Das

Grundrecht

auf Sozialisierung

Der erste Abschnitt des Grundgesetzes behandelt die durch keine Verfassungsreform veränderbaren Grundrechte, aber auch ihre Einschränkungen. So wird in Artikel 14 zwar das Recht auf Eigentum gewährleistet, aber gleichzeitig heißt es: „Eigentum verpflichtet. Sein Gebrauch soll zugleich dem Wohle der Allgemeinheit dienen.“ Im Falle der meisten Banken darf man erhebliche Zweifel anmelden, ob ihr Eigentum in den vergangenen Jahren „dem Wohle der Allgemeinheit“ diente. Keine Zweifel sind mindestens bei der Hypo Real Estate angebracht, deren Geschäftspraktiken die Allgemeinheit bereits mit 130 Milliarden Euro belasten. Einen massiveren Verstoß gegen das Allgemeinwohl kann man sich kaum vorstellen.
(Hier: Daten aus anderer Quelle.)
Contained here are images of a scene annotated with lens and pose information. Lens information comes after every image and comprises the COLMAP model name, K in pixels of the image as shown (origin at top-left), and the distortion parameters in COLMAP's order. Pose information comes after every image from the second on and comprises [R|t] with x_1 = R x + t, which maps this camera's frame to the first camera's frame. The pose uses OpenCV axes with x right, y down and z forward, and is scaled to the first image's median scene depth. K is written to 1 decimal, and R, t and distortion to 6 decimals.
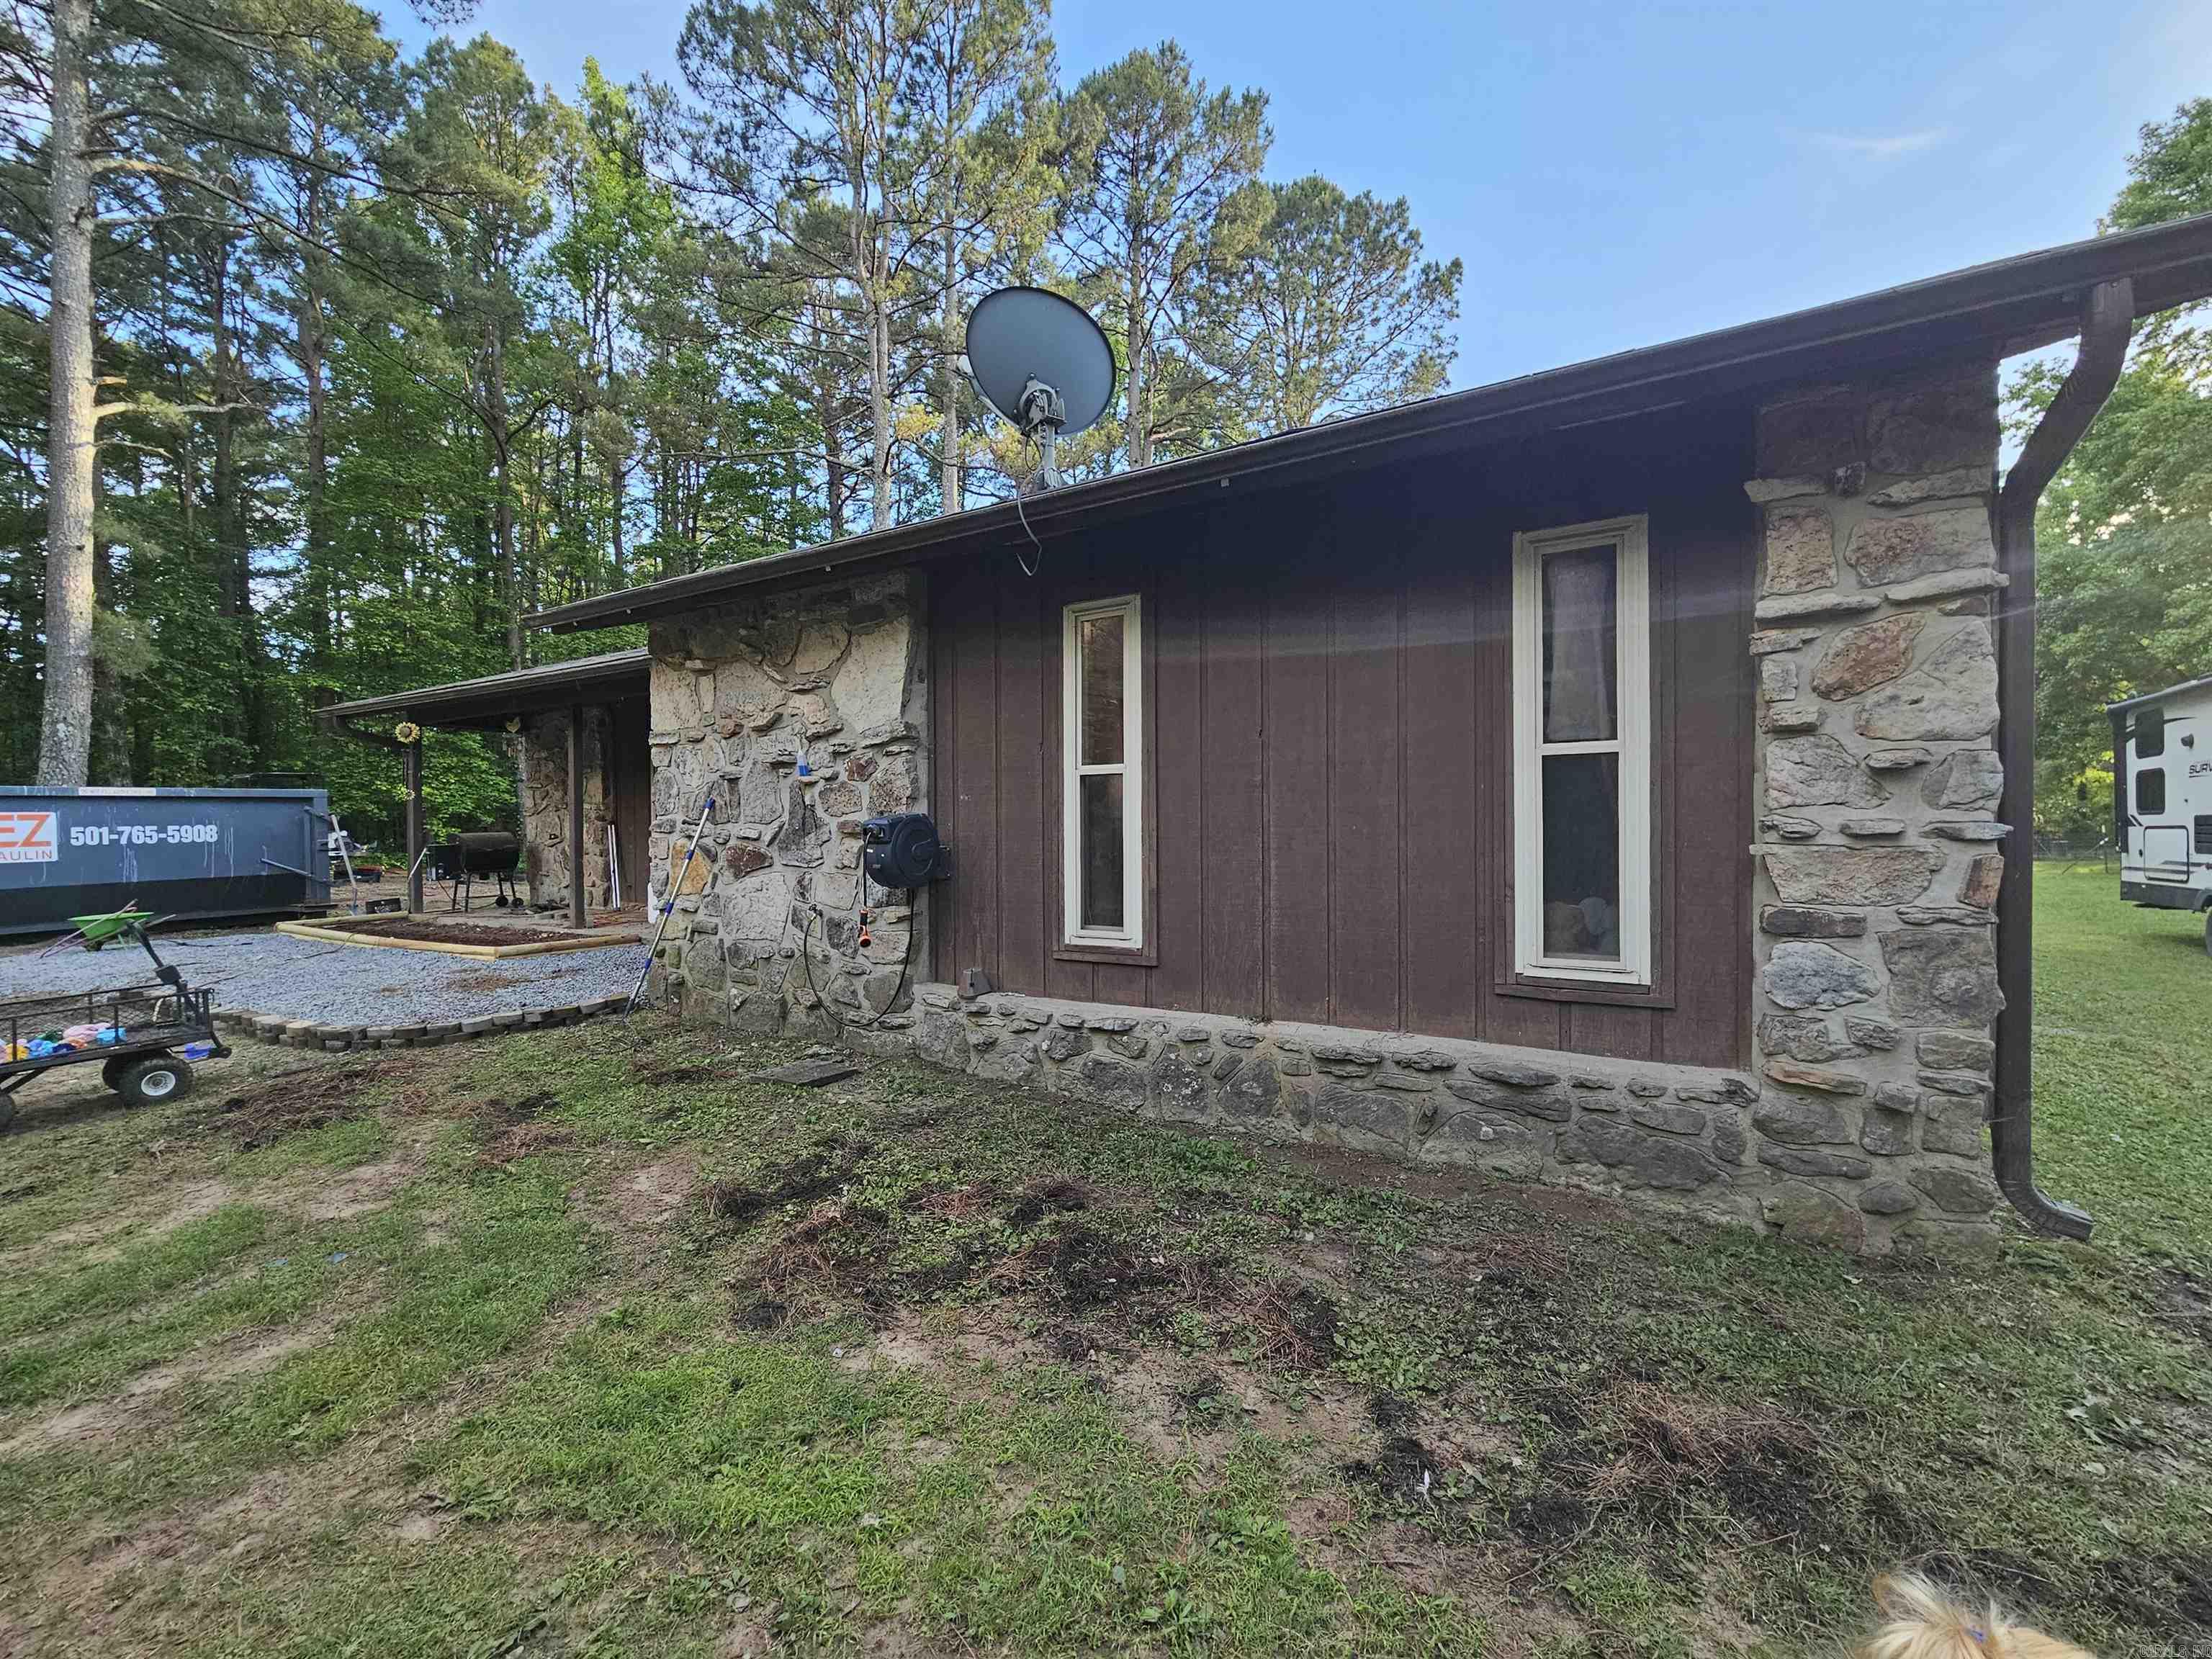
lens RADIAL K [[895.3, 0, 1113.4], [0, 895.3, 839.8], [0, 0, 1]] dist [-0.000956, 0.000062]
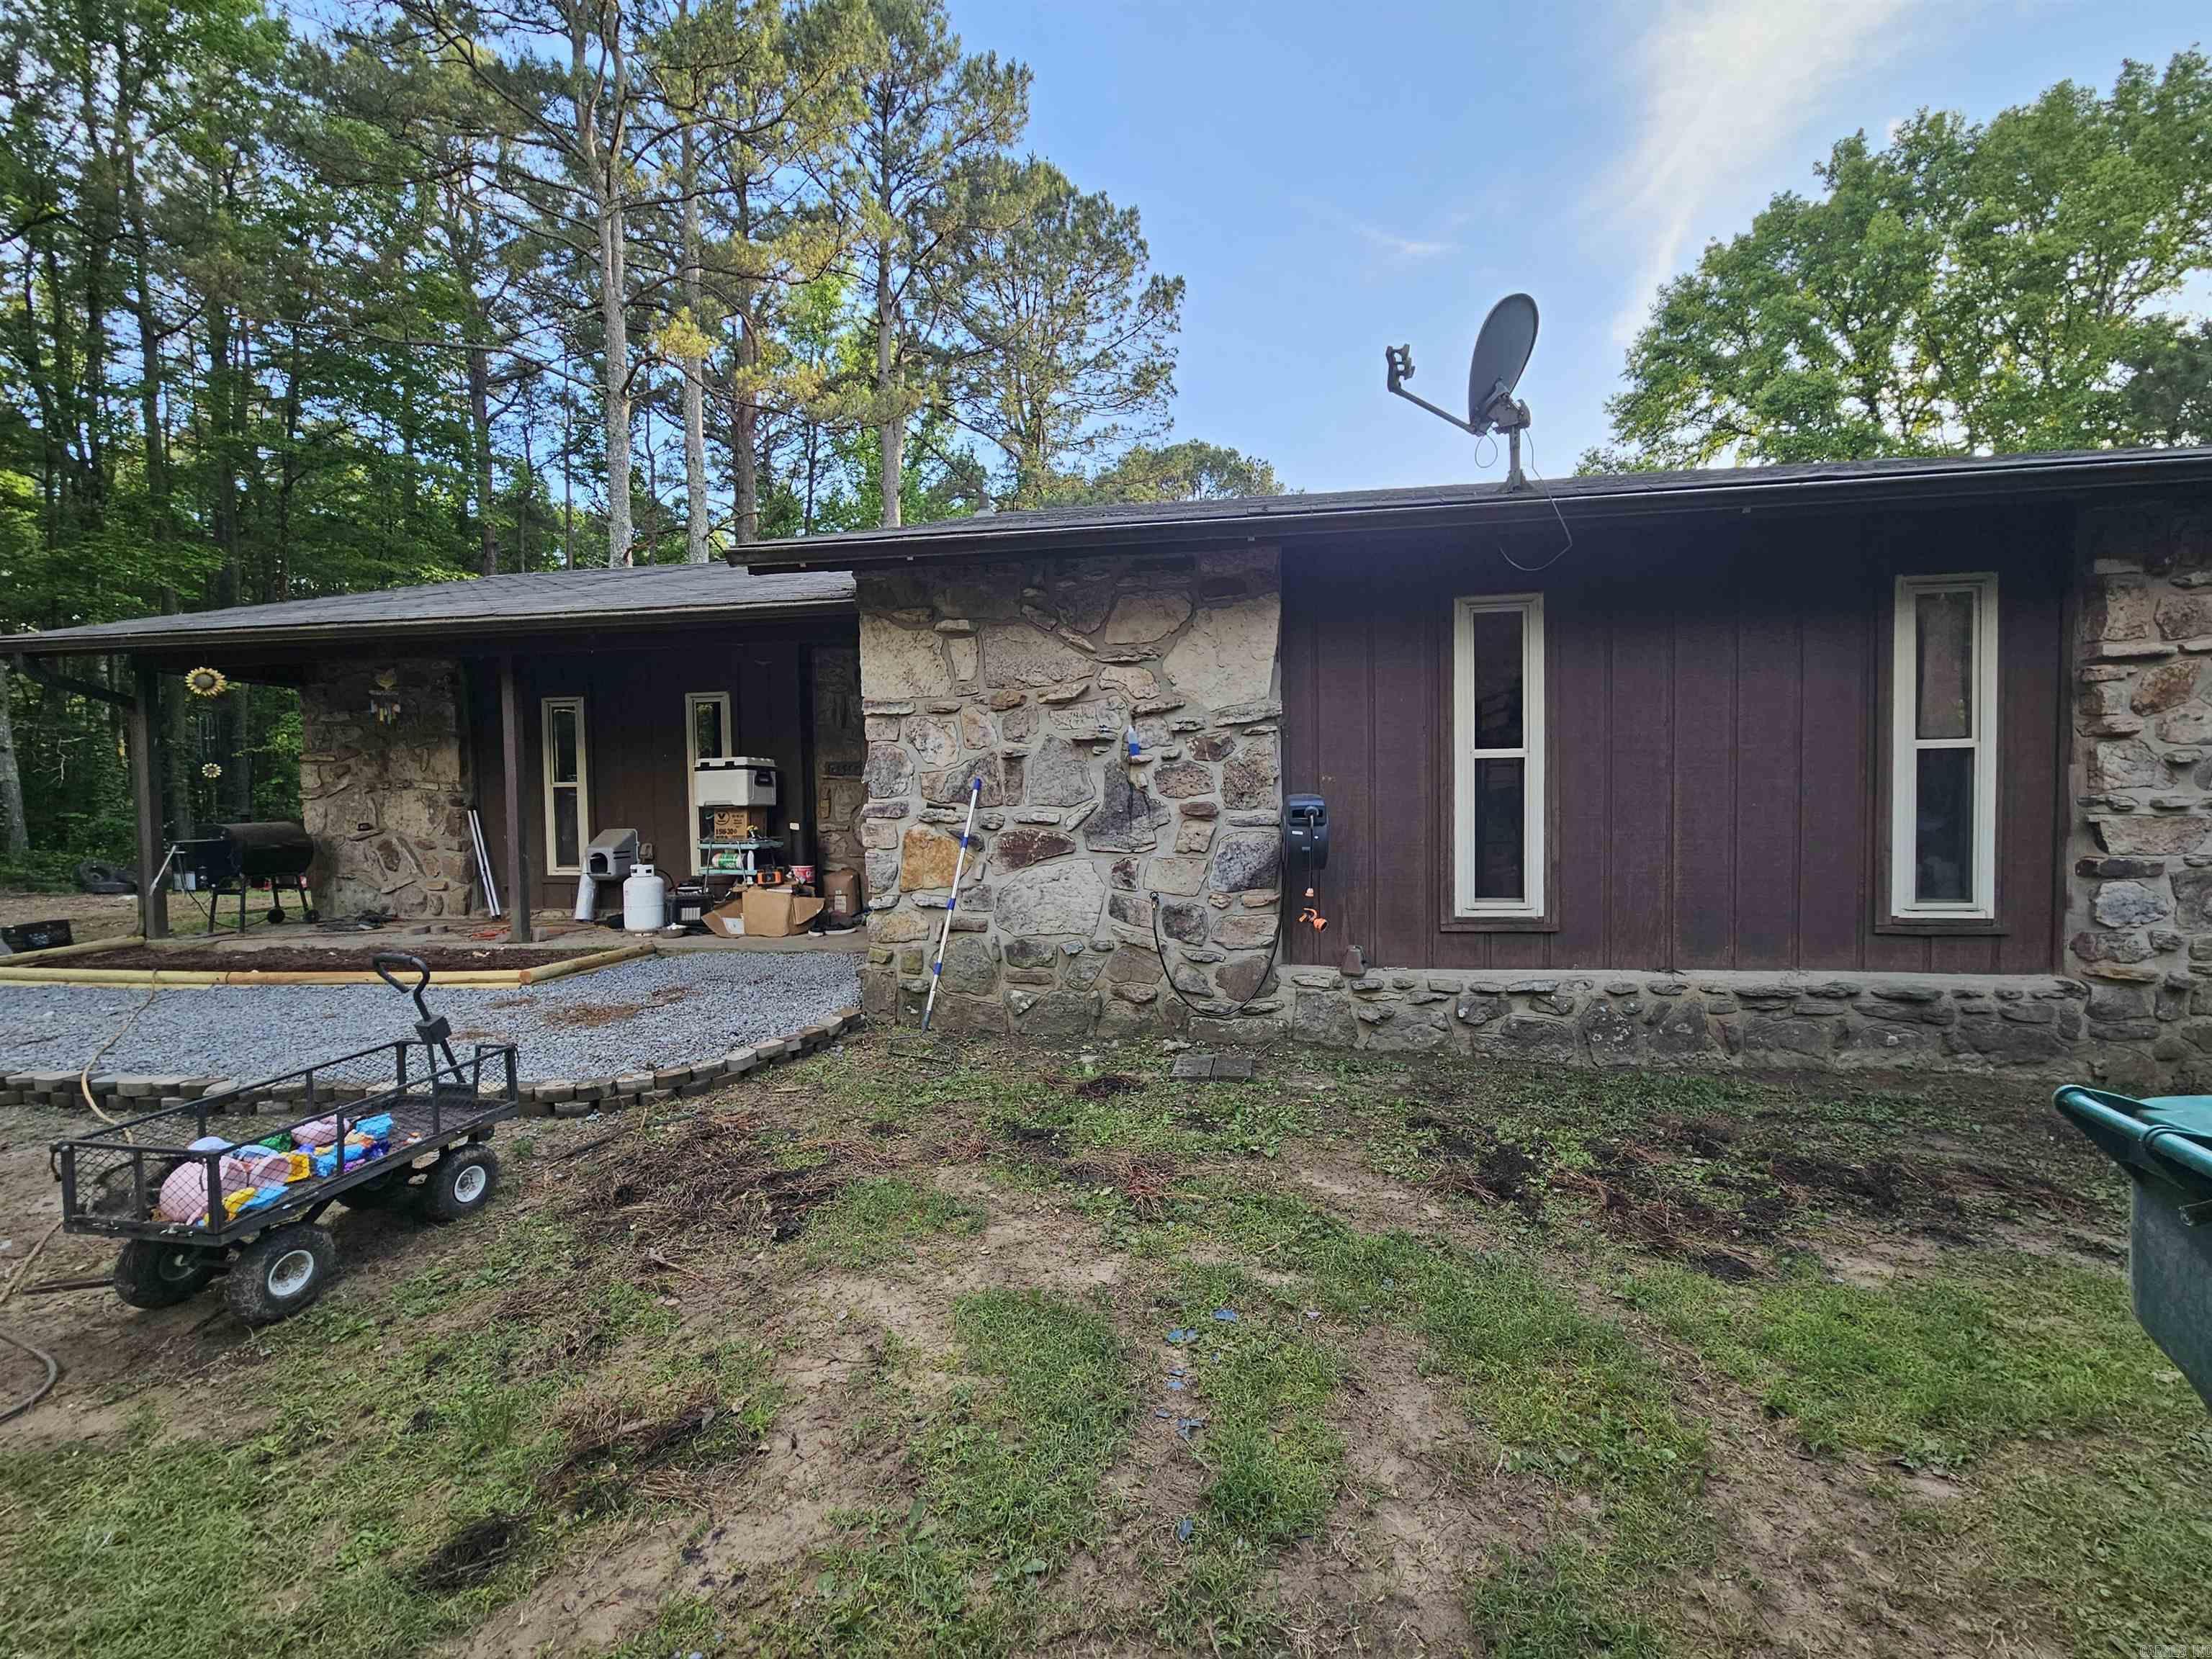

Außerdem gibt es da, ebenfalls im Abschnitt über die Grundrechte, noch den Artikel 15 mit der schönen Überschrift „Sozialisierung“.  Darin heißt es: „Grund und Boden, Naturschätze und Produktionsmittel können zum Zwecke der Vergesellschaftung...in Gemeineigentum oder andere Formen der Gemeinwirtschaft überführt werden.“ Wahrscheinlich würde der halbe Bundestag darauf schwören, dass dieser Satz im Programm der Linken, wenn nicht sogar in der DDR-Verfassung steht. Kein Wunder, wenn sie die  Enteignung der Hypo Real Estate für einen Verfassungsbruch halten. Dabei hat die Übernahme der Hypo Real Estate eben so wenig mit Enteignung zu tun, wie das Löschen eines brennenden Hauses mit Sachbeschädigung. Bei dieser Bank werden Schulden sozialisiert und mehr nicht.

Um der Diskussion über das Grundgesetz aus dem Wege zu gehen, ziehen es die meisten Politiker vor, die soziale Marktwirtschaft zu beschwören – aber die steht eben so wenig nicht im Grundgesetz, wie es sich überhaupt nirgendwo auf eine bestimmte Wirtschaftsform festlegt. (dazu mehr in 60 Jahre Grundgesetz) Hellhörig muss man jedoch werden, wenn sich die Bedenkenträger auf die EU, beziehungsweise den Vertrag von Lissabon beziehen. Denn in der Tat ist in diesem Vertrag - im Gegensatz zum Grundgesetz – durchaus eine Wirtschaftsordnung vorgeschrieben. Grund genug nicht nur diesen Vertrag, sondern die „Rechtssetzung“ der EU überhaupt in Frage zu stellen. Seit langem schon wird in Brüssel versucht, die neoliberale Ideologie in Richtlinien und Verträge umzusetzen, die dem Grundgesetz  widersprechen.